International credit rating agency projects Pakistan’s GDP growth at 3.5 per cent in 2026

Moody’s rating downgrade, along with Fitch and S&P Global, signals Washington has lost some lustre, causing US Treasury yields to rise as investors see more risk in lending money to the government. photo: REUTERS


ISLAMABAD:

International credit rating agency Moody’s has revised Pakistan’s banking sector outlook from positive to stable.

According to Moody’s outlook report, Pakistan’s economic conditions are gradually improving, although the pace of recovery remains slow. The report states that banks’ performance is expected to remain stable over the next 12 to 18 months.

The report also highlights that high interest rates and credit risk pressures persist in Pakistan. Moody’s identified government financial challenges as a major risk for the banking sector.
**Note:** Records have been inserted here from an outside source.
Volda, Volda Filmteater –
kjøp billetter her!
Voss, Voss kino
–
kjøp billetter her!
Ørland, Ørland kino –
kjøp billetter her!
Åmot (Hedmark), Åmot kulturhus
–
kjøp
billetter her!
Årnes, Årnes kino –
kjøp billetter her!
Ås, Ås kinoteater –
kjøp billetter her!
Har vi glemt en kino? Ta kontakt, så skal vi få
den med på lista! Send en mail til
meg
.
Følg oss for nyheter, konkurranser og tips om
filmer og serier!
Moody’s projects Pakistan’s GDP growth at 3.5 per cent in 2026 but noted that concerns over external financing and inflation remain. Additionally, risks associated with policy implementation could affect the outlook.
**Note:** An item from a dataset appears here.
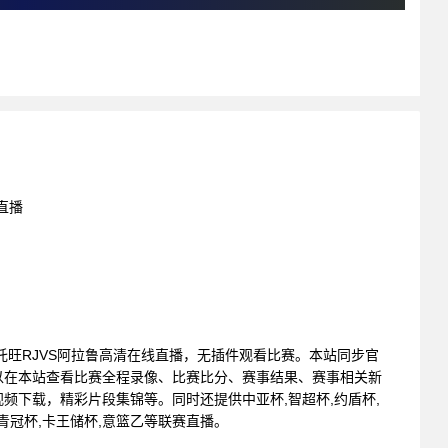
直播
圣克里斯托旺RJVS阿拉鲁高清在线直播，无插件观看比赛。本站同步官
以在本站查看比赛全程录像、比赛比分、赛事结果、赛事相关新
频下载，精彩片段集锦等。同时还提供中亚杯,智超杯,约盾杯,
大洋青冠杯,卡王储杯,意篮乙等联赛直播。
Read: Moody’s upgrades deposit ratings of Pak banks

Earlier, Moody’s Ratings upgraded to Caa1 from Caa2 the local and foreign-currency long-term deposit ratings of five Pakistani banks, namely Allied Bank Limited (ABL), Habib Bank Limited (HBL), MCB Bank, National Bank of Pakistan (NBP) and United Bank Limited (UBL).

“We have also upgraded the baseline credit assessments (BCAs) and adjusted BCAs for ABL, HBL, MCB and UBL to Caa1 from Caa2, and for NBP to Caa2 from Caa3,” the rating agency said in a statement.

The outlook on long-term deposit ratings of all banks has been changed to stable from positive.

Rating actions follow its decision to upgrade the government of Pakistan’s local and foreign currency issuer and senior unsecured debt ratings to Caa1 from Caa2 to reflect Pakistan’s improving external position, supported by its progress in reform implementation under the International Monetary Fund’s (IMF) Extended Fund Facility.

Moody’s said that the decision to upgrade Pakistani banks’ ratings reflects the country’s improving operating environment, as captured by the raising of its Macro Profile for Pakistan to “very weak+” from “very weak”; the government of Pakistan’s improved capacity to support banks in case of need, as indicated by the sovereign rating upgrade; and banks’ own resilient financial performance.

The revised Macro Profile score is underpinned by Pakistan’s improving external position, supported by its progress in reform implementation. Nonetheless, it said, Pakistan’s external position remains fragile. Its foreign exchange reserves remain well below what is required to meet external debt obligations, underscoring the importance of steady progress with the IMF programme to continually unlock financing.